# Scraping the AVB for PDFs of bulletins

In [1]:
import os
import re
import time
import sys

import requests

## Fonctions

In [2]:
def get_urls():
    """Retrieve all URLs from root AVB page"""
    root_url = "https://archives.bruxelles.be/bulletins/date"
    resp = requests.get(root_url)
    print(f"Status: {resp.status_code}")
    print(f"Encoding: {resp.encoding}")
    html = resp.text
    print(f"Text length: {len(html)}")

    pattern = r"https://archief.brussel.be/Colossus/BulletinsCommunaux/Bulletins/Documents/.*\.pdf"
    urls = re.findall(pattern, html)
    print(f"{len(urls)} PDF files found")
    return urls

In [3]:
def download(pdf_path, urls, offset=0):
    """Dowloading all files starting from offset"""
    for url in urls[offset:]:
        filename = url.split("/")[-1]
        print(f"Dowloading {filename}...")
        start_time = time.time()
        response = requests.get(url)
        print(f"   done in {(time.time() - start_time):.1f} seconds")
        with open(f"{pdf_path}/{filename}", 'wb') as f:
            f.write(response.content)

• Consigne 1:
Dressez la liste de tous les modules importés dans le texte de lecture.

• Données fournies:
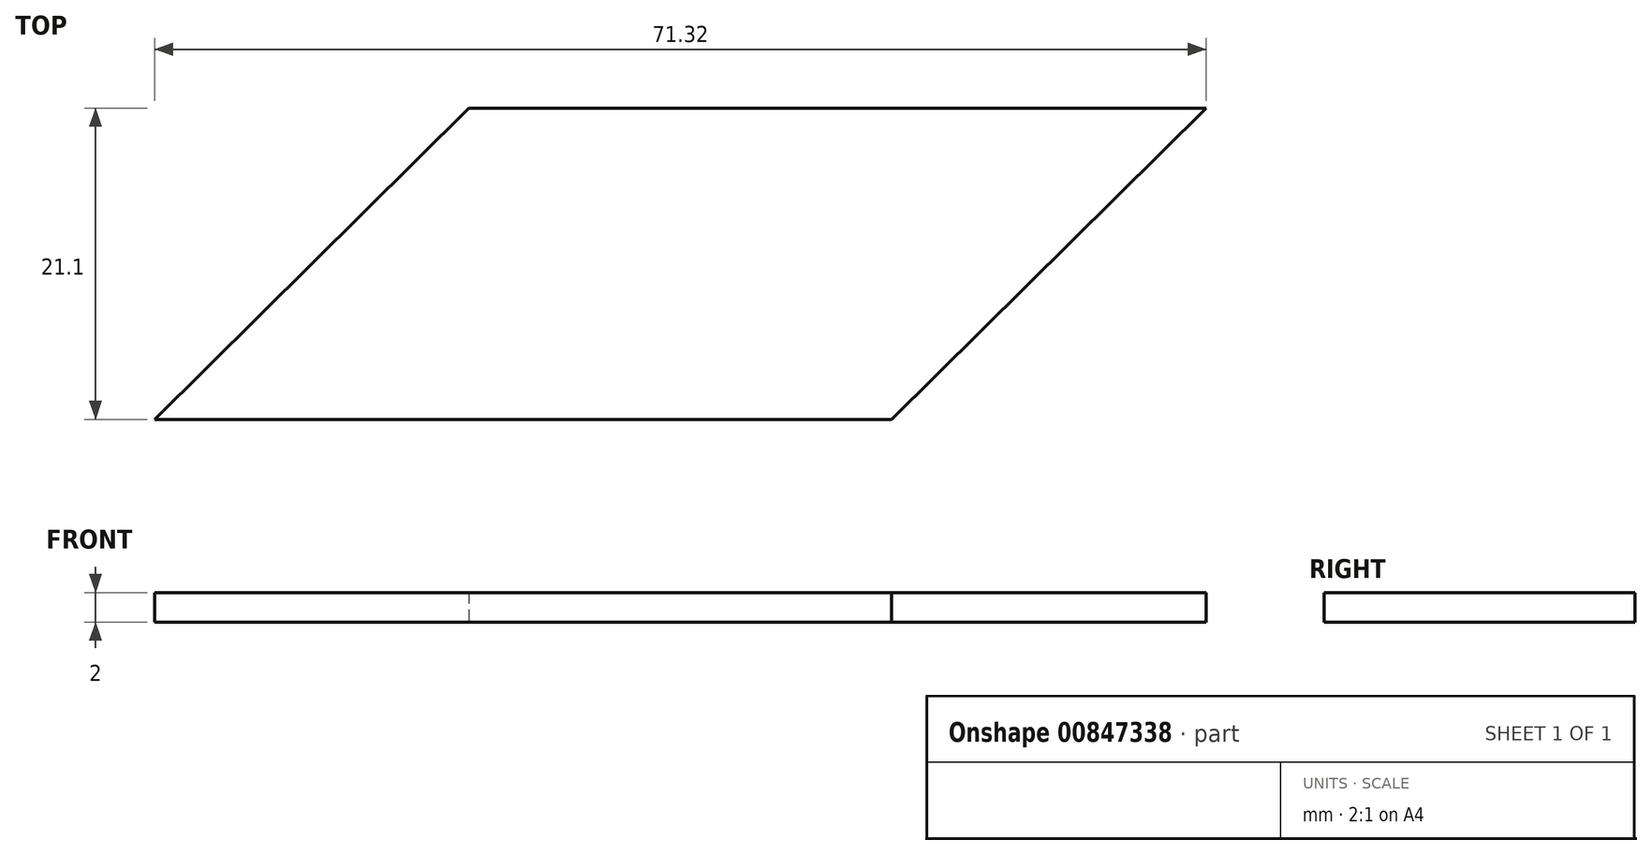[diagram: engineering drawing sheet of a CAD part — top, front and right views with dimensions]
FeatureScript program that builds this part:
annotation { "Feature Type Name" : "Feature", "Feature Type Description" : "" }
export const myFeature = defineFeature(function(context is Context, id is Id, definition is map)
    precondition{}
    {
        {
            var Q0;
            Q0=qCreatedBy(makeId("Top.planeOp"),FACE);
            var sketch = newSketch(context, id + "F0", { "sketchPlane" : qUnion([Q0])});
            skLineSegment(sketch, "E0", {"start": v(-50, 0) * mm, "end": v(0, 0) * mm});
            skLineSegment(sketch, "E1", {"start": v(-50, 0) * mm, "end": v(-28.68, 21.1) * mm});
            skLineSegment(sketch, "E2", {"start": v(-28.68, 21.1) * mm, "end": v(21.32, 21.1) * mm});
            skLineSegment(sketch, "E3", {"start": v(21.32, 21.1) * mm, "end": v(0, 0) * mm});
            skSolve(sketch);
        }
        {
            var Q0;
            Q0 = qSketchRegion(id + "F0", true);
            extrude(context, id + "F1", {"entities" : qUnion([Q0]), "depth" : 2 * mm, "offsetDistance" : 25 * mm});
        }
    });
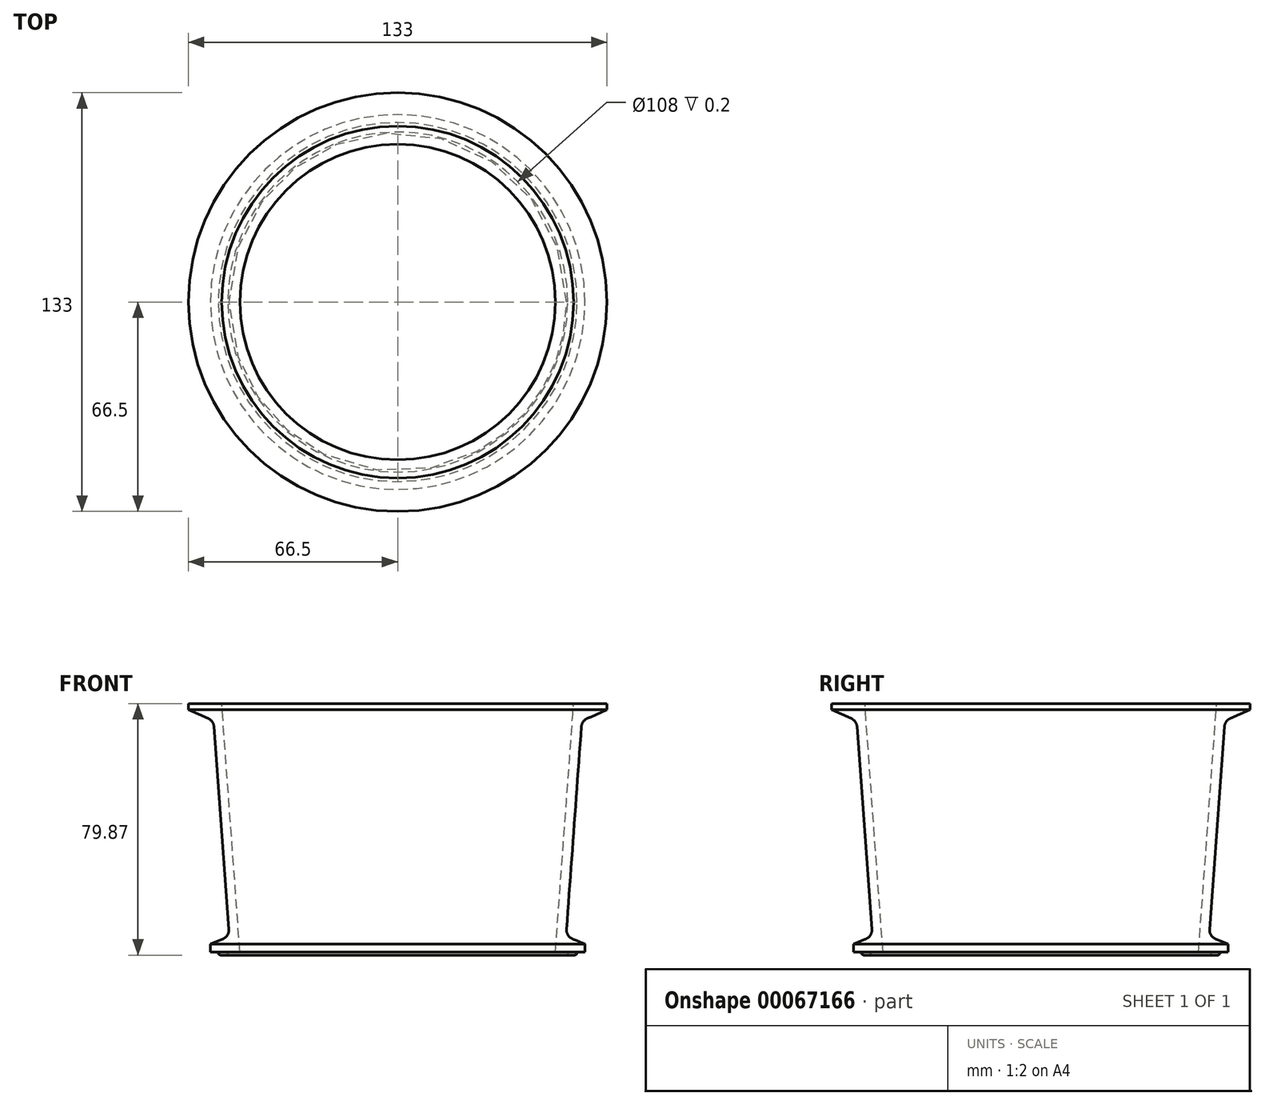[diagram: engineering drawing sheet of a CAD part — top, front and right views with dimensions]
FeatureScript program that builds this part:
annotation { "Feature Type Name" : "Feature", "Feature Type Description" : "" }
export const myFeature = defineFeature(function(context is Context, id is Id, definition is map)
    precondition{}
    {
        {
            var Q0;
            Q0=qCreatedBy(makeId("Front.planeOp"),FACE);
            var sketch = newSketch(context, id + "F0", { "sketchPlane" : qUnion([Q0])});
            skLineSegment(sketch, "E0", {"start": v(0, 59.01) * mm, "end": v(0, -79.47) * mm, "construction": true});
            skLineSegment(sketch, "E1", {"start": v(55.9, 40.85) * mm, "end": v(66.5, 40.85) * mm});
            skLineSegment(sketch, "E2", {"start": v(59.5, -38.02) * mm, "end": v(57, -38.02) * mm});
            skLineSegment(sketch, "E3.left", {"start": v(66.5, 40.85) * mm, "end": v(66.5, 38.85) * mm});
            skLineSegment(sketch, "E4.right", {"start": v(59.5, -38.02) * mm, "end": v(59.5, -35.52) * mm});
            skLineSegment(sketch, "E5", {"start": v(66.5, 38.85) * mm, "end": v(58.5, 35.35) * mm});
            skLineSegment(sketch, "E6", {"start": v(59.5, -35.52) * mm, "end": v(53.5, -33.02) * mm});
            skLineSegment(sketch, "E7", {"start": v(58.5, 35.35) * mm, "end": v(53.5, -33.02) * mm});
            skLineSegment(sketch, "E8.0", {"start": v(55.9, 40.85) * mm, "end": v(50.13, -38.02) * mm});
            skLineSegment(sketch, "E9.top", {"start": v(54, -39.02) * mm, "end": v(57, -39.02) * mm});
            skLineSegment(sketch, "E9.left", {"start": v(54, -39.02) * mm, "end": v(54, -38.02) * mm});
            skLineSegment(sketch, "E9.right", {"start": v(57, -39.02) * mm, "end": v(57, -38.02) * mm});
            skLineSegment(sketch, "E10", {"start": v(66.5, 38.85) * mm, "end": v(55.64, 38.85) * mm, "construction": true});
            skLineSegment(sketch, "E11.trimOffspring", {"start": v(54, -38.02) * mm, "end": v(50.13, -38.02) * mm});
            skSolve(sketch);
        }
        {
            var Q0;
            Q0=makeQuery(id+"F0.imprint","IMPRINT",FACE,{"disambiguationData":[TD([[makeQuery(id+"F0.imprint","IMPRINT",EDGE,{"derivedFrom":sQuery(id+"F0.wireOp",EDGE,"E1")}),-1.0]])]});
            var Q1;
            Q1=sQuery(id+"F0.wireOp",EDGE,"E0");
            revolve(context, id + "F1", {"entities" : qUnion([Q0]), "axis" : qUnion([Q1]), "revolveType" : RevolveType.FULL});
        }
        {
            var Q0;
            Q0=makeQuery(id+"F1.opRevolve","SWEPT_FACE",FACE,{"disambiguationData":[OSD([sQuery(id+"F0.wireOp",EDGE,"E9.top")])]});
            fillet(context, id + "F2", {"entities" : qUnion([Q0]), "radius" : .8 * mm, "tangentPropagation" : true, "allowEdgeOverflow" : false});
        }
        {
            var Q0;
            Q0=makeQuery(id+"F1.opRevolve","SWEPT_EDGE",EDGE,{"disambiguationData":[OSD([sQuery(id+"F0.wireOp",EDGE,"E5"),sQuery(id+"F0.wireOp",EDGE,"E7")])]});
            var Q1;
            Q1=makeQuery(id+"F1.opRevolve","SWEPT_EDGE",EDGE,{"disambiguationData":[OSD([sQuery(id+"F0.wireOp",EDGE,"E6"),sQuery(id+"F0.wireOp",EDGE,"E7")])]});
            fillet(context, id + "F3", {"entities" : qUnion([Q0, Q1]), "radius" : 3 * mm, "tangentPropagation" : true, "allowEdgeOverflow" : false});
        }
    });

• Consigne 2:
Donnez sous forme de liste JSON de chaînes, à raison d'une chaîne par ligne, les lignes des enregistrements qui vont de leur début jusqu'à la ligne contenant « Q0 = qSketchRegion(id », celle-ci comprise. Omettez les lignes vides et les images.

• Réponse rédigée 1:
os, re, time, sys, requests

• Réponse rédigée 2:
[
  "[diagram: engineering drawing sheet of a CAD part — top, front and right views with dimensions]",
  "FeatureScript program that builds this part:",
  "annotation { \"Feature Type Name\" : \"Feature\", \"Feature Type Description\" : \"\" }",
  "export const myFeature = defineFeature(function(context is Context, id is Id, definition is map)",
  "    precondition{}",
  "    {",
  "        {",
  "            var Q0;",
  "            Q0=qCreatedBy(makeId(\"Top.planeOp\"),FACE);",
  "            var sketch = newSketch(context, id + \"F0\", { \"sketchPlane\" : qUnion([Q0])});",
  "            skLineSegment(sketch, \"E0\", {\"start\": v(-50, 0) * mm, \"end\": v(0, 0) * mm});",
  "            skLineSegment(sketch, \"E1\", {\"start\": v(-50, 0) * mm, \"end\": v(-28.68, 21.1) * mm});",
  "            skLineSegment(sketch, \"E2\", {\"start\": v(-28.68, 21.1) * mm, \"end\": v(21.32, 21.1) * mm});",
  "            skLineSegment(sketch, \"E3\", {\"start\": v(21.32, 21.1) * mm, \"end\": v(0, 0) * mm});",
  "            skSolve(sketch);",
  "        }",
  "        {",
  "            var Q0;",
  "            Q0 = qSketchRegion(id + \"F0\", true);"
]